■ Exercise ■
Rewrite the material below, replacing "Read more" with "Continue reading" wherever it occurs and leaving all other text unchanged. Omit the pictures from your version.
Content starts
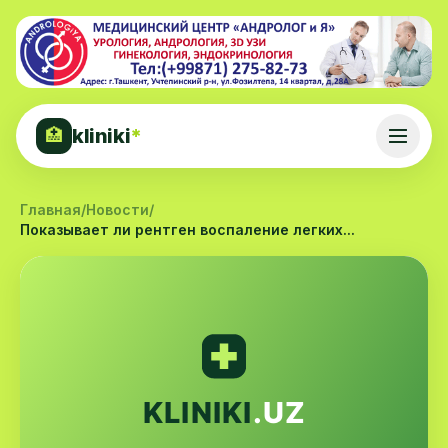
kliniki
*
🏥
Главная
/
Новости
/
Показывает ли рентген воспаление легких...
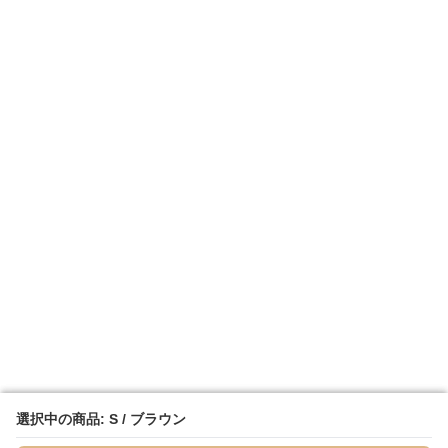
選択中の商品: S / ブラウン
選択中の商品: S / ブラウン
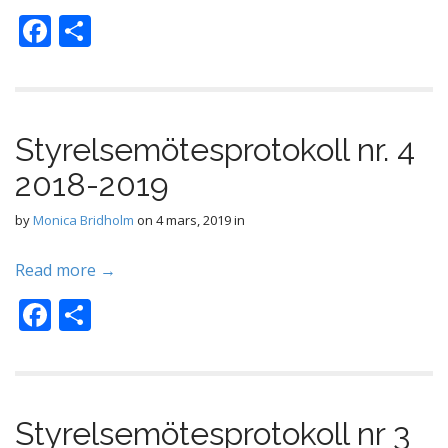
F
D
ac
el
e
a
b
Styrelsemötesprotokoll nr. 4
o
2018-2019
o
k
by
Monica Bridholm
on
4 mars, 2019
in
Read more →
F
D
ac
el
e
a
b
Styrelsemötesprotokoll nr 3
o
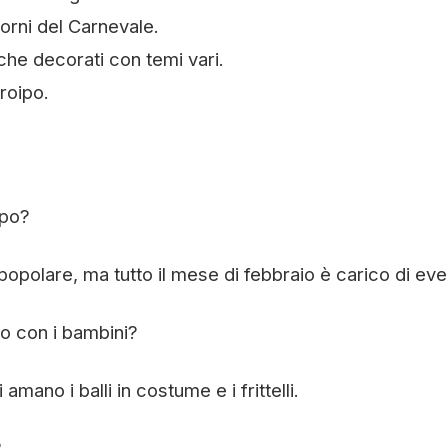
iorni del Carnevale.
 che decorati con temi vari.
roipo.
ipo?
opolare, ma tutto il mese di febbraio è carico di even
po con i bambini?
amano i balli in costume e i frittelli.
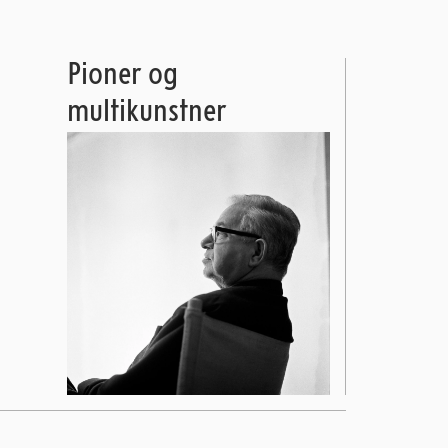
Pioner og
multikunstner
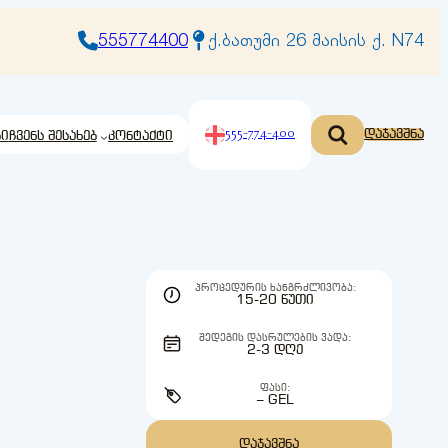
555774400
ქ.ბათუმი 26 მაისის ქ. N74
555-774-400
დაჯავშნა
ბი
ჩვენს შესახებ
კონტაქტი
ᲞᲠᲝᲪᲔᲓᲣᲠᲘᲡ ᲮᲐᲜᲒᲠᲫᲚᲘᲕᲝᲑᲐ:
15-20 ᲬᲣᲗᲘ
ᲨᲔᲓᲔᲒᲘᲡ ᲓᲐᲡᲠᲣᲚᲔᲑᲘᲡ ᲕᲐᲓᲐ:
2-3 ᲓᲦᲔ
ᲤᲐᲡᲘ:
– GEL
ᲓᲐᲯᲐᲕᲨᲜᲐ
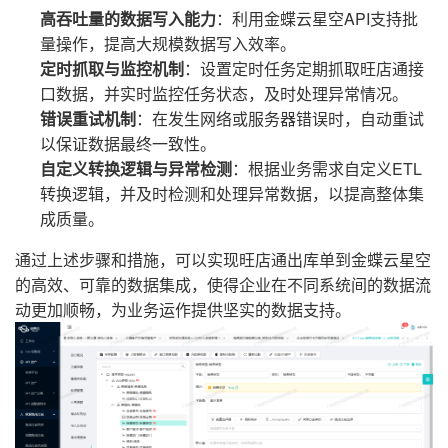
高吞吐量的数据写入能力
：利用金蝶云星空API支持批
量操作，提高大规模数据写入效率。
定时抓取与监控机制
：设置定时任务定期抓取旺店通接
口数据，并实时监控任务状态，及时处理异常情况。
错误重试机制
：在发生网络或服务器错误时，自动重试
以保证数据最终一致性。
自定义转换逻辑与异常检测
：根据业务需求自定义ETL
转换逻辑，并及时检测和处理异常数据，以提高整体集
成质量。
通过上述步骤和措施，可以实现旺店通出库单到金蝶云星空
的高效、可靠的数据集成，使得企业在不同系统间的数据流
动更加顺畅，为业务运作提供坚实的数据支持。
Content ends
■ Reply ■
kliniki
*
🏥
Главная
/
Новости
/
Показывает ли рентген воспаление легких...
選択中の商品: S / ブラウン
選択中の商品: S / ブラウン
F
D
ac
el
e
a
b
Styrelsemötesprotokoll nr. 4
o
2018-2019
o
k
by
Monica Bridholm
on
4 mars, 2019
in
Continue reading →
F
D
ac
el
e
a
b
Styrelsemötesprotokoll nr 3
o
iorni del Carnevale.
 che decorati con temi vari.
roipo.
ipo?
opolare, ma tutto il mese di febbraio è carico di even
po con i bambini?
amano i balli in costume e i frittelli.
Pioner og
multikunstner
555774400
ქ.ბათუმი 26 მაისის ქ. N74
555-774-400
დაჯავშნა
ბი
ჩვენს შესახებ
კონტაქტი
ᲞᲠᲝᲪᲔᲓᲣᲠᲘᲡ ᲮᲐᲜᲒᲠᲫᲚᲘᲕᲝᲑᲐ:
15-20 ᲬᲣᲗᲘ
ᲨᲔᲓᲔᲒᲘᲡ ᲓᲐᲡᲠᲣᲚᲔᲑᲘᲡ ᲕᲐᲓᲐ:
2-3 ᲓᲦᲔ
ᲤᲐᲡᲘ:
– GEL
ᲓᲐᲯᲐᲕᲨᲜᲐ
高吞吐量的数据写入能力
：利用金蝶云星空API支持批
量操作，提高大规模数据写入效率。
定时抓取与监控机制
：设置定时任务定期抓取旺店通接
口数据，并实时监控任务状态，及时处理异常情况。
错误重试机制
：在发生网络或服务器错误时，自动重试
以保证数据最终一致性。
自定义转换逻辑与异常检测
：根据业务需求自定义ETL
转换逻辑，并及时检测和处理异常数据，以提高整体集
成质量。
通过上述步骤和措施，可以实现旺店通出库单到金蝶云星空
的高效、可靠的数据集成，使得企业在不同系统间的数据流
动更加顺畅，为业务运作提供坚实的数据支持。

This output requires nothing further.